§ Exercise goal
For each line below that contains the string "relevant", copy that line.
= = = = = = =
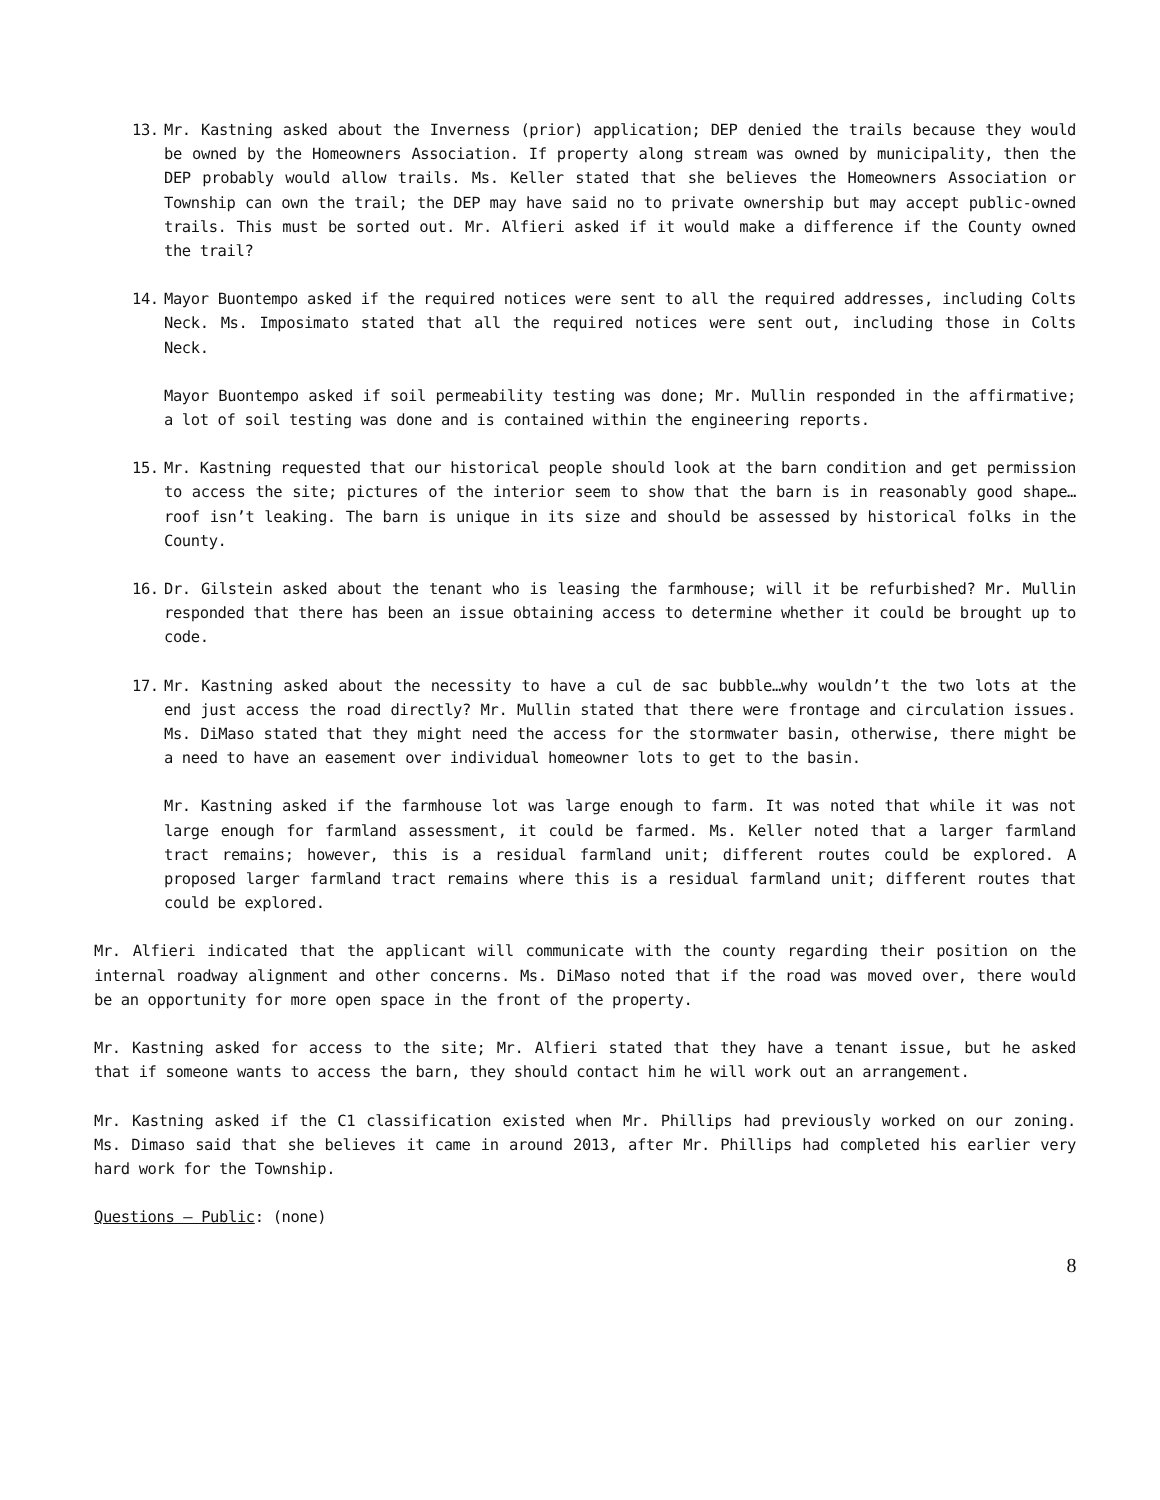13. Mr. Kastning asked about the Inverness (prior) application; DEP denied the trails because they would be owned by the Homeowners Association. If property along stream was owned by municipality, then the DEP probably would allow trails. Ms. Keller stated that she believes the Homeowners Association or Township can own the trail; the DEP may have said no to private ownership but may accept public-owned trails. This must be sorted out. Mr. Alfieri asked if it would make a difference if the County owned the trail?
14. Mayor Buontempo asked if the required notices were sent to all the required addresses, including Colts Neck. Ms. Imposimato stated that all the required notices were sent out, including those in Colts Neck.
Mayor Buontempo asked if soil permeability testing was done; Mr. Mullin responded in the affirmative; a lot of soil testing was done and is contained within the engineering reports.
15. Mr. Kastning requested that our historical people should look at the barn condition and get permission to access the site; pictures of the interior seem to show that the barn is in reasonably good shape…roof isn’t leaking. The barn is unique in its size and should be assessed by historical folks in the County.
16. Dr. Gilstein asked about the tenant who is leasing the farmhouse; will it be refurbished? Mr. Mullin responded that there has been an issue obtaining access to determine whether it could be brought up to code.
17. Mr. Kastning asked about the necessity to have a cul de sac bubble…why wouldn’t the two lots at the end just access the road directly? Mr. Mullin stated that there were frontage and circulation issues. Ms. DiMaso stated that they might need the access for the stormwater basin, otherwise, there might be a need to have an easement over individual homeowner lots to get to the basin.
Mr. Kastning asked if the farmhouse lot was large enough to farm. It was noted that while it was not large enough for farmland assessment, it could be farmed. Ms. Keller noted that a larger farmland tract remains; however, this is a residual farmland unit; different routes could be explored. A proposed larger farmland tract remains where this is a residual farmland unit; different routes that could be explored.
Mr. Alfieri indicated that the applicant will communicate with the county regarding their position on the internal roadway alignment and other concerns. Ms. DiMaso noted that if the road was moved over, there would be an opportunity for more open space in the front of the property.
Mr. Kastning asked for access to the site; Mr. Alfieri stated that they have a tenant issue, but he asked that if someone wants to access the barn, they should contact him he will work out an arrangement.
Mr. Kastning asked if the C1 classification existed when Mr. Phillips had previously worked on our zoning. Ms. Dimaso said that she believes it came in around 2013, after Mr. Phillips had completed his earlier very hard work for the Township.
Questions – Public: (none)
8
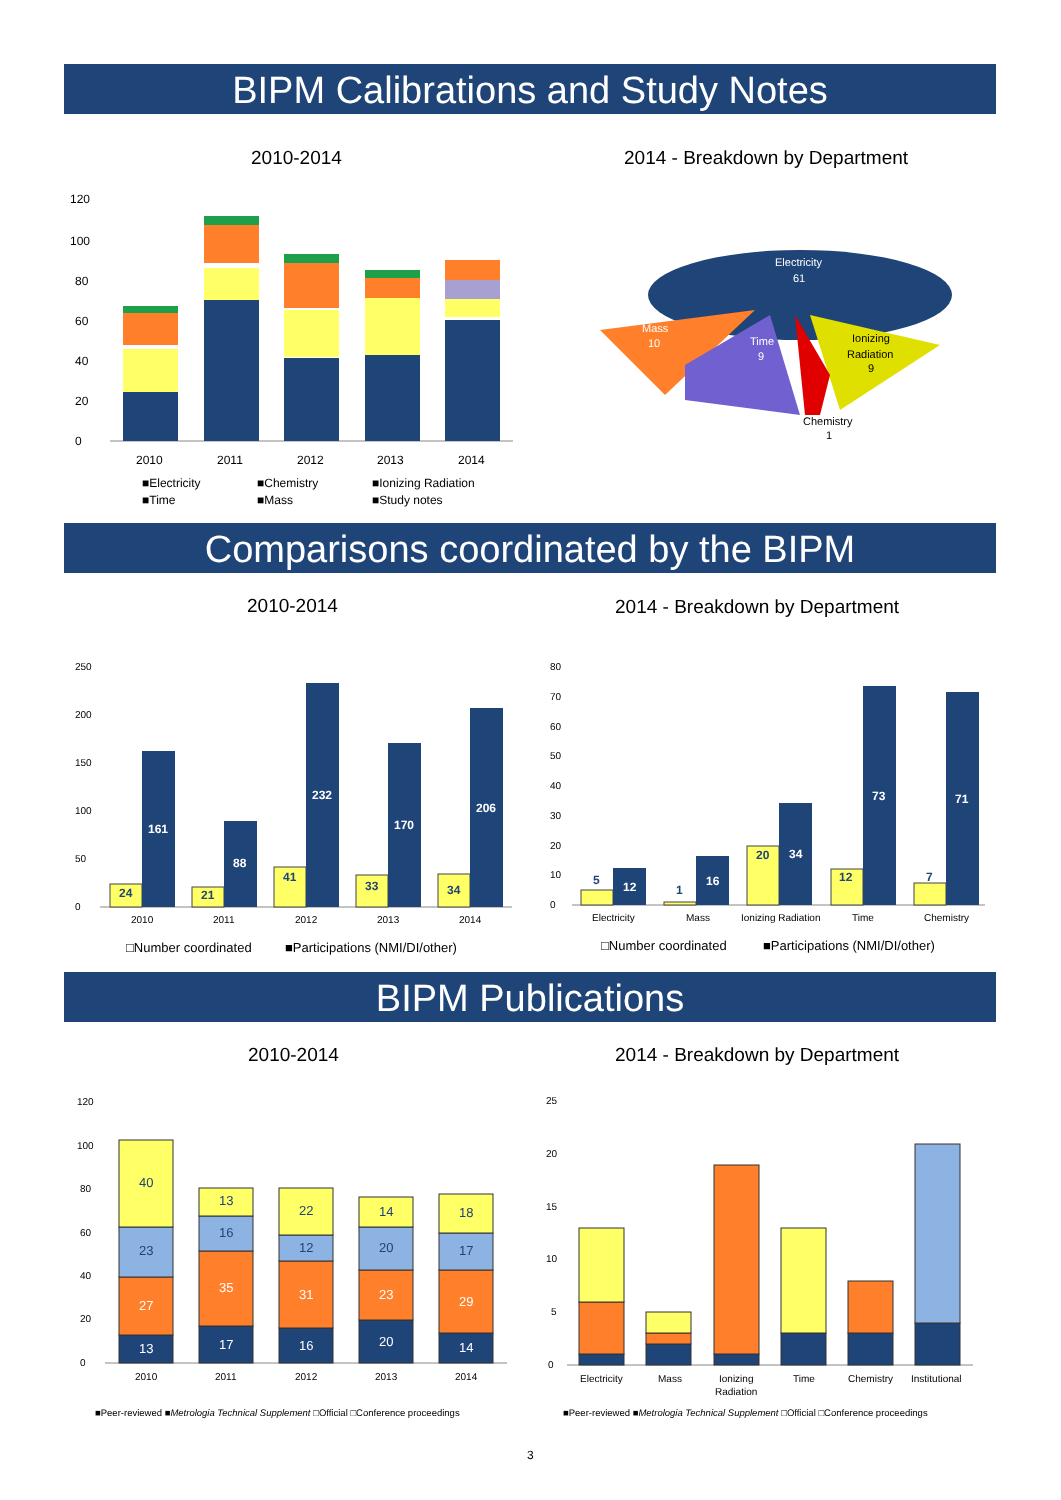BIPM Calibrations and Study Notes
2010-2014 2014 - Breakdown by Department
0
20
40
60
80
100
120
2010
2011
2012
2013
2014
■Electricity
■Chemistry
■Ionizing Radiation
■Time
■Mass
■Study notes
Electricity
61
Mass
10
Time
9
Ionizing
Radiation
9
Chemistry
1
Comparisons coordinated by the BIPM
2010-2014 2014 - Breakdown by Department
0
50
100
150
200
250
24
161
21
88
41
232
33
170
34
206
2010
2011
2012
2013
2014
□Number coordinated
■Participations (NMI/DI/other)
0
10
20
30
40
50
60
70
80
5
12
1
16
20
34
12
73
7
71
Electricity
Mass
Ionizing Radiation
Time
Chemistry
□Number coordinated
■Participations (NMI/DI/other)
BIPM Publications
2010-2014 2014 - Breakdown by Department
0
20
40
60
80
100
120
13
27
23
40
17
35
16
13
16
31
12
22
20
23
20
14
14
29
17
18
2010
2011
2012
2013
2014
■Peer-reviewed ■Metrologia Technical Supplement □Official □Conference proceedings
0
5
10
15
20
25
Electricity
Mass
Ionizing
Radiation
Time
Chemistry
Institutional
■Peer-reviewed ■Metrologia Technical Supplement □Official □Conference proceedings
3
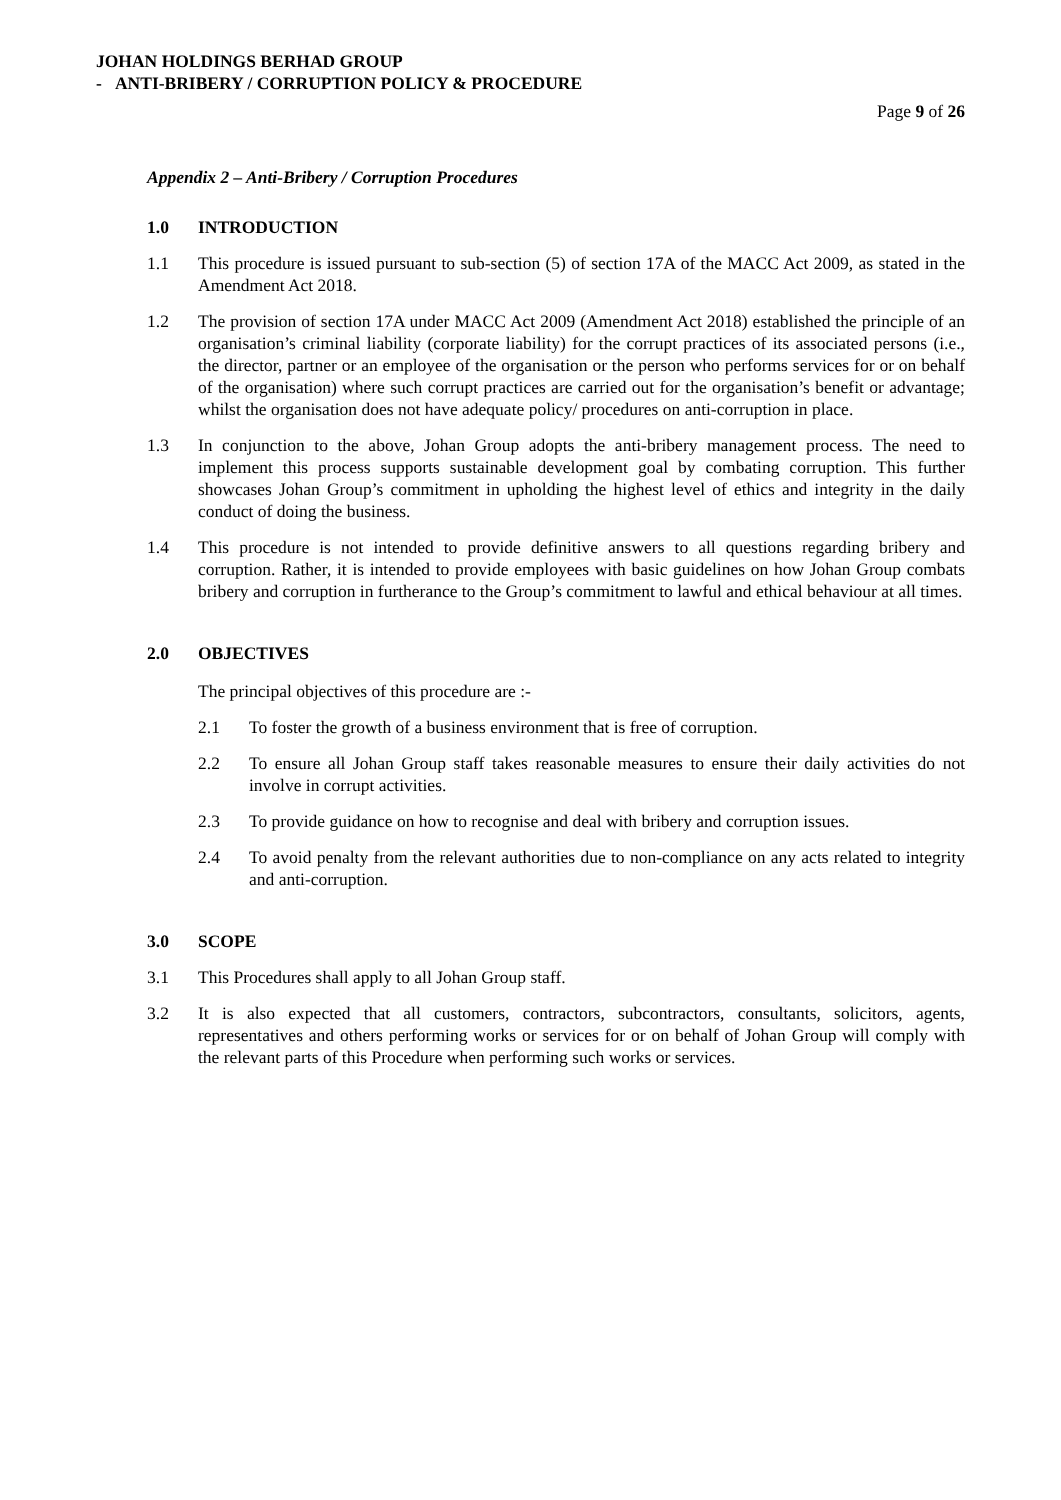JOHAN HOLDINGS BERHAD GROUP
- ANTI-BRIBERY / CORRUPTION POLICY & PROCEDURE
Page 9 of 26
Appendix 2 – Anti-Bribery / Corruption Procedures
1.0 INTRODUCTION
1.1 This procedure is issued pursuant to sub-section (5) of section 17A of the MACC Act 2009, as stated in the Amendment Act 2018.
1.2 The provision of section 17A under MACC Act 2009 (Amendment Act 2018) established the principle of an organisation’s criminal liability (corporate liability) for the corrupt practices of its associated persons (i.e., the director, partner or an employee of the organisation or the person who performs services for or on behalf of the organisation) where such corrupt practices are carried out for the organisation’s benefit or advantage; whilst the organisation does not have adequate policy/ procedures on anti-corruption in place.
1.3 In conjunction to the above, Johan Group adopts the anti-bribery management process. The need to implement this process supports sustainable development goal by combating corruption. This further showcases Johan Group’s commitment in upholding the highest level of ethics and integrity in the daily conduct of doing the business.
1.4 This procedure is not intended to provide definitive answers to all questions regarding bribery and corruption. Rather, it is intended to provide employees with basic guidelines on how Johan Group combats bribery and corruption in furtherance to the Group’s commitment to lawful and ethical behaviour at all times.
2.0 OBJECTIVES
The principal objectives of this procedure are :-
2.1 To foster the growth of a business environment that is free of corruption.
2.2 To ensure all Johan Group staff takes reasonable measures to ensure their daily activities do not involve in corrupt activities.
2.3 To provide guidance on how to recognise and deal with bribery and corruption issues.
2.4 To avoid penalty from the relevant authorities due to non-compliance on any acts related to integrity and anti-corruption.
3.0 SCOPE
3.1 This Procedures shall apply to all Johan Group staff.
3.2 It is also expected that all customers, contractors, subcontractors, consultants, solicitors, agents, representatives and others performing works or services for or on behalf of Johan Group will comply with the relevant parts of this Procedure when performing such works or services.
= = = = = = =
§ Solution to the exercise
2.4 To avoid penalty from the relevant authorities due to non-compliance on any acts related to integrity and anti-corruption.
3.2 It is also expected that all customers, contractors, subcontractors, consultants, solicitors, agents, representatives and others performing works or services for or on behalf of Johan Group will comply with the relevant parts of this Procedure when performing such works or services.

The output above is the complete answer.